Utilizando-se de argumentos jurídicos e políticos
contundentes, a representação afirma que uma série de fraudes e estelionatos
foram realizados no intuito de garantir a reeleição de Dilma Rousseff à
presidência da república; e dá especial destaque à constatação de que as
chamadas "pedaladas" que violaram a Lei de Responsabilidade Fiscal
invadiram o segundo mandato da presidente: só em 2015, Dilma Rousseff assinou
seis decretos que liberaram gastos extras totalizando R$ 2,5 bilhões, sem a autorização
do Congresso Nacional.
"Diante da legislação penal comum, a Presidente
incorrera, em tese, nos crimes capitulados nos artigos 299, 359-A e 359-C, do
Código Penal, respectivamente, falsidade ideológica e crimes contra as finanças
públicas", diz trecho do pedido de impeachment.

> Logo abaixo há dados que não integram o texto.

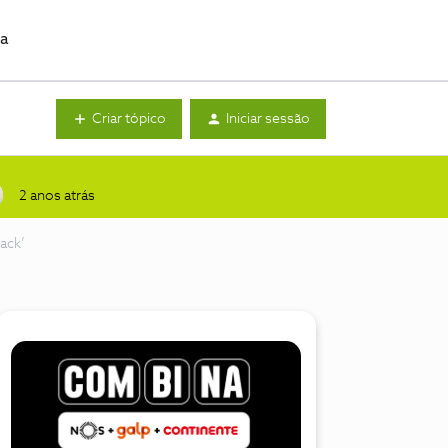
da
Criar tópico
Iniciar sessão
2 anos atrás
ack’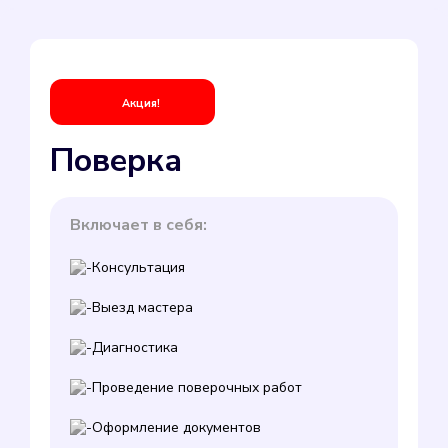
Акция!
Поверка
Включает в себя:
Консультация
Выезд мастера
Диагностика
Проведение поверочных работ
Оформление документов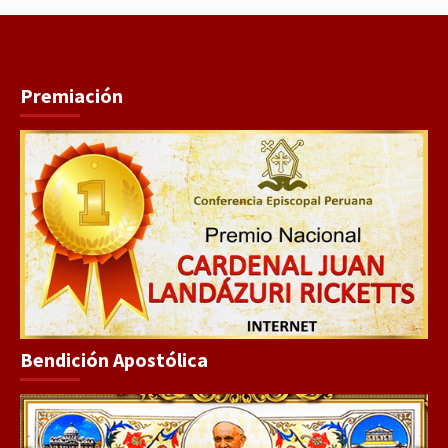
Premiación
Bendición Apostólica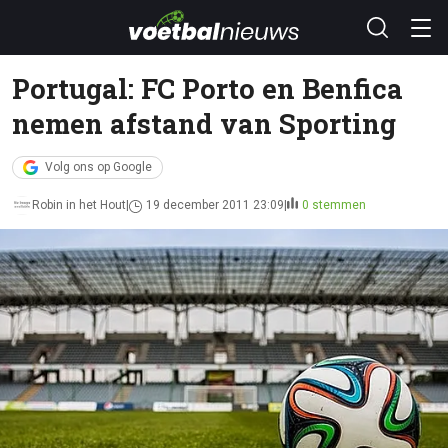
Portugal: FC Porto en Benfica
nemen afstand van Sporting
Volg ons op Google
Robin in het Hout
19 december 2011 23:09
0 stemmen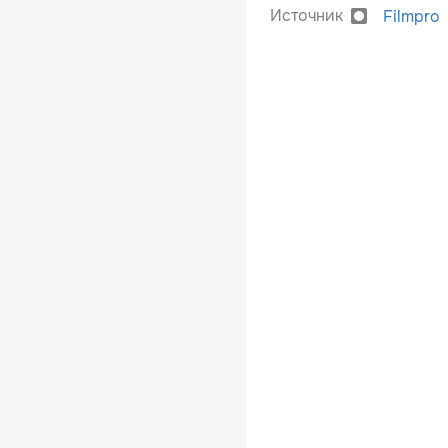
Источник
Filmpro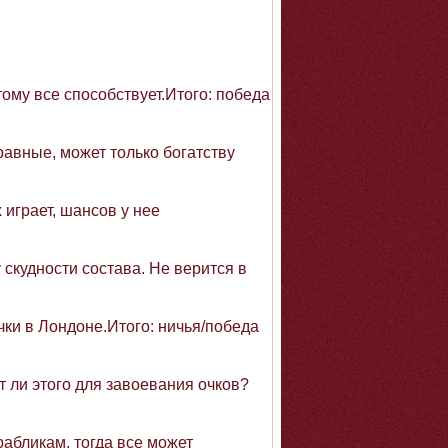
ому все способствует.Итого: победа
равные, может только богатству
 играет, шансов у нее
 скудности состава. Не верится в
чки в Лондоне.Итого: ничья/победа
т ли этого для завоевания очков?
абликам, тогда все может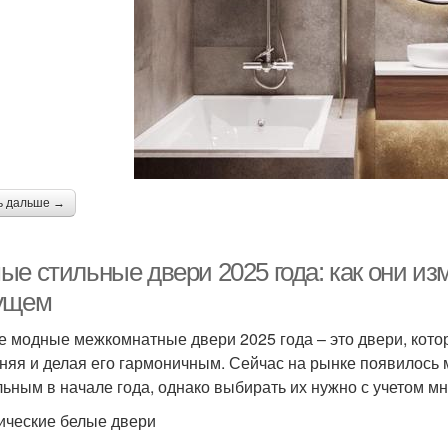
ь дальше →
ые стильные двери 2025 года: как они из
ущем
 модные межкомнатные двери 2025 года – это двери, кото
няя и делая его гармоничным. Сейчас на рынке появилось 
льным в начале года, однако выбирать их нужно с учетом м
ические белые двери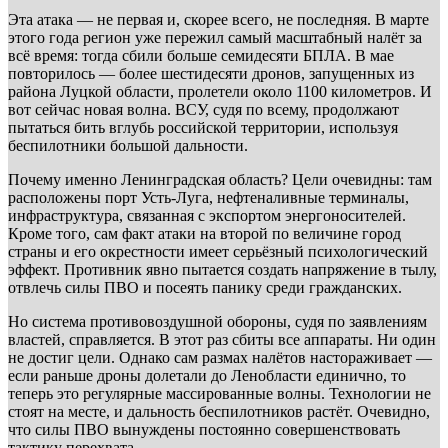
Эта атака — не первая и, скорее всего, не последняя. В марте
этого года регион уже пережил самый масштабный налёт за
всё время: тогда сбили больше семидесяти БПЛА. В мае
повторилось — более шестидесяти дронов, запущенных из
района Луцкой области, пролетели около 1100 километров. И
вот сейчас новая волна. ВСУ, судя по всему, продолжают
пытаться бить вглубь российской территории, используя
беспилотники большой дальности.
Почему именно Ленинградская область? Цели очевидны: там
расположены порт Усть-Луга, нефтеналивные терминалы,
инфраструктура, связанная с экспортом энергоносителей.
Кроме того, сам факт атаки на второй по величине город
страны и его окрестности имеет серьёзный психологический
эффект. Противник явно пытается создать напряжение в тылу,
отвлечь силы ПВО и посеять панику среди гражданских.
Но система противовоздушной обороны, судя по заявлениям
властей, справляется. В этот раз сбиты все аппараты. Ни один
не достиг цели. Однако сам размах налётов настораживает —
если раньше дроны долетали до Ленобласти единично, то
теперь это регулярные массированные волны. Технологии не
стоят на месте, и дальность беспилотников растёт. Очевидно,
что силы ПВО вынуждены постоянно совершенствовать
тактику перехвата.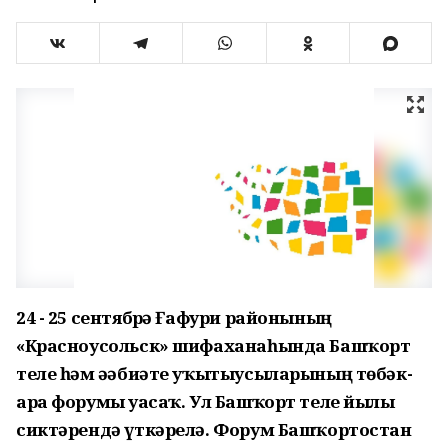
24 - 25 сентябрҙә Ғафури районының
«Красноусольск» шифаханаһында Башҡорт
теле һәм әҙәбиәте уҡытыусыларының төбәк-
ара форумы уҙасаҡ. Ул Башҡорт теле йылы
сиктәрендә үткәрелә. Форум Башҡортостан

Além de desfalcar bancos públicos, ter suas contas
reprovadas pelo Tribunal de Contas da União (TCU) e deixar o país num déficit
que hoje chega a 120 bilhões - criando um cenário de “desgovernança
fiscal" para vender a ilusão de que o País tinha condições de manter
compromissos com programas sociais e previdenciários em ano eleitoral, o atual
Governo mergulhou o Brasil numa crise política e moral sem precedentes, com
episódios bastante suspeitos, elucidados pelo documento.
A deflagração da Operação Lava Jato, em suas várias fases,
encontrou a presidente Dilma e seu mentor, o ex-presidente Lula, muito próximos
das negociatas que "desacreditaram e descapitalizaram a Petrobras".
Segue em curso as investigações sobre o uso dessas verbas ilícitas, drenadas da
estatal, na campanha eleitoral que reconduziu Dilma Rousseff ao cargo.
São necessários 342 votos na Câmara de Deputados para levar
o processo de impeachment adiante, ao Senado. E é fundamental que a sociedade
entenda seu papel neste momento: este é um processo fundamentalmente político.
E o poder da manifestação, as vozes das ruas, o clamor por mudança serão
determinantes na definição das consciências no Congresso Nacional.